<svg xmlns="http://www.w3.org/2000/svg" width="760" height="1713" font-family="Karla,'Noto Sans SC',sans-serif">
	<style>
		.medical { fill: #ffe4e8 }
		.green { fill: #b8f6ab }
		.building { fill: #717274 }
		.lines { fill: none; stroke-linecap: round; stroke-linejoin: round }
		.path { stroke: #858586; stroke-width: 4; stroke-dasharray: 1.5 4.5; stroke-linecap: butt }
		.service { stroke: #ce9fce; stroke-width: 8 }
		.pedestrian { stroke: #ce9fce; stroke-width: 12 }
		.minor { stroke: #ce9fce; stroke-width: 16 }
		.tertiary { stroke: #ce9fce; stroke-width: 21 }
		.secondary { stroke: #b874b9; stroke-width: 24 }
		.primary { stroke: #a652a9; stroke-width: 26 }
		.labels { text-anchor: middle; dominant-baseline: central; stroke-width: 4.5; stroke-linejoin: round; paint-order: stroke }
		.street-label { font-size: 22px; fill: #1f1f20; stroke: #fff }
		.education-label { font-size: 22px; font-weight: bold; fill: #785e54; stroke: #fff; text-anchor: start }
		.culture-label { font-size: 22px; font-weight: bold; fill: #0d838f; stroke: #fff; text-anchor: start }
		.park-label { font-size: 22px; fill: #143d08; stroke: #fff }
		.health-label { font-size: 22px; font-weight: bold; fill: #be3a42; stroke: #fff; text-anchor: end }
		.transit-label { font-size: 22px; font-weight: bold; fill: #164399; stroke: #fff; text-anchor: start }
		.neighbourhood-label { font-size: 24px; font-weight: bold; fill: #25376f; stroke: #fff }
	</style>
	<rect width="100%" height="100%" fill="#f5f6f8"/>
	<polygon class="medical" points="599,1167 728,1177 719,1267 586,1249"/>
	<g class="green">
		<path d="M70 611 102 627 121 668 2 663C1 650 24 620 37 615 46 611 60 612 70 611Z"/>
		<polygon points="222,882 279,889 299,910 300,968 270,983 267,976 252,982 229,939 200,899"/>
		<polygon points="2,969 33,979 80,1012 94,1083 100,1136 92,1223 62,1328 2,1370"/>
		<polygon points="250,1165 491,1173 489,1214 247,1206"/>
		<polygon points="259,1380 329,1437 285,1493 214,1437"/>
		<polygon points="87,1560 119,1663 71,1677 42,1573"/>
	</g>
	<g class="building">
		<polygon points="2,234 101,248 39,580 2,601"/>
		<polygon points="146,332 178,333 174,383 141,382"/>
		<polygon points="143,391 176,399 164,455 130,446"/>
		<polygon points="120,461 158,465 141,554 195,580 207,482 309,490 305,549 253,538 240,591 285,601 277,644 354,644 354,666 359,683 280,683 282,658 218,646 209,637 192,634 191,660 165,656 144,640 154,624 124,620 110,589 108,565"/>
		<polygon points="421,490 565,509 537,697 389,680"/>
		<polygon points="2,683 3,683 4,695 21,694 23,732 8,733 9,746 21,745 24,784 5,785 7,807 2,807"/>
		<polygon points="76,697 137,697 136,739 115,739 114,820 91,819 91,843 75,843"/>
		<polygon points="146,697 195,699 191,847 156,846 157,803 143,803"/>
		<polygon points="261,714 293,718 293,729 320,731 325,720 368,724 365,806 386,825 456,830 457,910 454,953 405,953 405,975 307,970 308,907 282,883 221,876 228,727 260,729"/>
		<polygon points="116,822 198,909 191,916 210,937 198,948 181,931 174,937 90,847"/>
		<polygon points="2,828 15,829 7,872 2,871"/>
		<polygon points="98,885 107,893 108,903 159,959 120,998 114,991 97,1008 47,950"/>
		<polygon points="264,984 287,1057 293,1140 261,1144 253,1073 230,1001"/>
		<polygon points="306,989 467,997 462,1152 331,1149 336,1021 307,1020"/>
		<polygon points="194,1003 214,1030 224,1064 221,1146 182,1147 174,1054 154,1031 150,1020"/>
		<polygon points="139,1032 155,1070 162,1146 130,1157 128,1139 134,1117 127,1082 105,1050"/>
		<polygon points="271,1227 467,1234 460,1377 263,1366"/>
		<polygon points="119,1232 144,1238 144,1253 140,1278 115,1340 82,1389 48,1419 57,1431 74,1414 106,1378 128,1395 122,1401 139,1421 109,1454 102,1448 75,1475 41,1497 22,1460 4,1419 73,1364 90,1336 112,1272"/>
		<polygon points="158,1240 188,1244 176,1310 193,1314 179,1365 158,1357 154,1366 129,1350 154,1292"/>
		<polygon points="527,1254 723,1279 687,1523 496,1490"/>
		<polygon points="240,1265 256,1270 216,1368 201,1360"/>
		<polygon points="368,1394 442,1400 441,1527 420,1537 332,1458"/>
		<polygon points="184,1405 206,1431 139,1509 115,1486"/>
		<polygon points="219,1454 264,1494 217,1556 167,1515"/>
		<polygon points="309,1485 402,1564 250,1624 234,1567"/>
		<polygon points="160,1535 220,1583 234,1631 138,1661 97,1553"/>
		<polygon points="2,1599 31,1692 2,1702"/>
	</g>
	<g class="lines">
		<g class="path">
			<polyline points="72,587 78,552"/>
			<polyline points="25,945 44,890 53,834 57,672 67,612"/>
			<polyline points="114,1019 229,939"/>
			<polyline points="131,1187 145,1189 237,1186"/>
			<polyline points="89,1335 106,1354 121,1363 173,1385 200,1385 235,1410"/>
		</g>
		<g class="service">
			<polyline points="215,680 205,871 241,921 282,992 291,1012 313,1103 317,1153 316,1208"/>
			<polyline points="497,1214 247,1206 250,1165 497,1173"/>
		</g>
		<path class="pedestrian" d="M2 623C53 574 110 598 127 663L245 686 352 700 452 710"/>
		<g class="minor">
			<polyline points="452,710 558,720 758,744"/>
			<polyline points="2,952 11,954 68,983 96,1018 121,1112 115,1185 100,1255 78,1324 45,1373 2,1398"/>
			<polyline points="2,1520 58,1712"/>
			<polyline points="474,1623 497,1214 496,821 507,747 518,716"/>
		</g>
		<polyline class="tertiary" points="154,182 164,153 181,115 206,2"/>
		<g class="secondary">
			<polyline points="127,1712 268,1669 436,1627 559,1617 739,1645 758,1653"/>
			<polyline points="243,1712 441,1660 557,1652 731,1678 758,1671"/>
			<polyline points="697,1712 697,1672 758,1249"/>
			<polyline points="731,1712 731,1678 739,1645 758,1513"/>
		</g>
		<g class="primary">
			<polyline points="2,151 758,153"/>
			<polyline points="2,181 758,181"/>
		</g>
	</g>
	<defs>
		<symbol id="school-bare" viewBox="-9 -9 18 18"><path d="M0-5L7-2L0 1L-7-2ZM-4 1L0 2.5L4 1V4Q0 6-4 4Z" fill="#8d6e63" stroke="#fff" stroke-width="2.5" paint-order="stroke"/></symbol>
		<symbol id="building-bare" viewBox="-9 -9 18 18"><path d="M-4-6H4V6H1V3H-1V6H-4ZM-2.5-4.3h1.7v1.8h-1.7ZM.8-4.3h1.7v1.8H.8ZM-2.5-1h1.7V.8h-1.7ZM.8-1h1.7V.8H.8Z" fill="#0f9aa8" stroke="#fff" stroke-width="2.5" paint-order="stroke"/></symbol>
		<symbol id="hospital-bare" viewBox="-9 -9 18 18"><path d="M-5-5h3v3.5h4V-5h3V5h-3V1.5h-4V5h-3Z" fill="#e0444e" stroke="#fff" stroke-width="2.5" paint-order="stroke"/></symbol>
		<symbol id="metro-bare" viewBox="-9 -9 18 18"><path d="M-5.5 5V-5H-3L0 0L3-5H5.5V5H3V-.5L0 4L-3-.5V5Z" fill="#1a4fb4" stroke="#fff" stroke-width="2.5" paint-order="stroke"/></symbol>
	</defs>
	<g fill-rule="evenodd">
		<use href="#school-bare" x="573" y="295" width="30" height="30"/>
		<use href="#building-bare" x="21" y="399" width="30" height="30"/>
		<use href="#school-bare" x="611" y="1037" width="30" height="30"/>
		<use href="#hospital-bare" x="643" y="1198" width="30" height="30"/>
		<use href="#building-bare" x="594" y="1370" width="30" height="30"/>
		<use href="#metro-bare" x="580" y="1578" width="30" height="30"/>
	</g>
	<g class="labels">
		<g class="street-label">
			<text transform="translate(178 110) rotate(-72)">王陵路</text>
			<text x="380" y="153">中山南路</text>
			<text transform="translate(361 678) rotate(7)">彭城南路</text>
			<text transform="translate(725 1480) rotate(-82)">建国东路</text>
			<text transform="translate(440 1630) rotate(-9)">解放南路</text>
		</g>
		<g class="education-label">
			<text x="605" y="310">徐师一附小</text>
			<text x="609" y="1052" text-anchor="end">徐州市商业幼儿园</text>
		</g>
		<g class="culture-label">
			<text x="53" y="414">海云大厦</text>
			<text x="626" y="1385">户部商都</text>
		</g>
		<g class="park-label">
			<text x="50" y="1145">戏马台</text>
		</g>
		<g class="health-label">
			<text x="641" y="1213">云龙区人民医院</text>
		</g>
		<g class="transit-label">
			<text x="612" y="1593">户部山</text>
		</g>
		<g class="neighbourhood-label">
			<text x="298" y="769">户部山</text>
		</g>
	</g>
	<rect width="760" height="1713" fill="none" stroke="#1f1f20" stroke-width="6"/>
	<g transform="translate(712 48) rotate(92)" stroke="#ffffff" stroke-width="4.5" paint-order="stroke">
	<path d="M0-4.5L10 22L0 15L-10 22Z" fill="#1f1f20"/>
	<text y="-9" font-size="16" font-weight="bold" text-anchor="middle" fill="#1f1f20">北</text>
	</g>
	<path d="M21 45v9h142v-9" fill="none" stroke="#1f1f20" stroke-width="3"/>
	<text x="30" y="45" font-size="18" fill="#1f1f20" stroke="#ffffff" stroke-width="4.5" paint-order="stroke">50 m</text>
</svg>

------------------------

Problem to solve:
Could you return every line from the entries above in which the string "lines" occurs?

Response:
		.lines { fill: none; stroke-linecap: round; stroke-linejoin: round }
	<g class="lines">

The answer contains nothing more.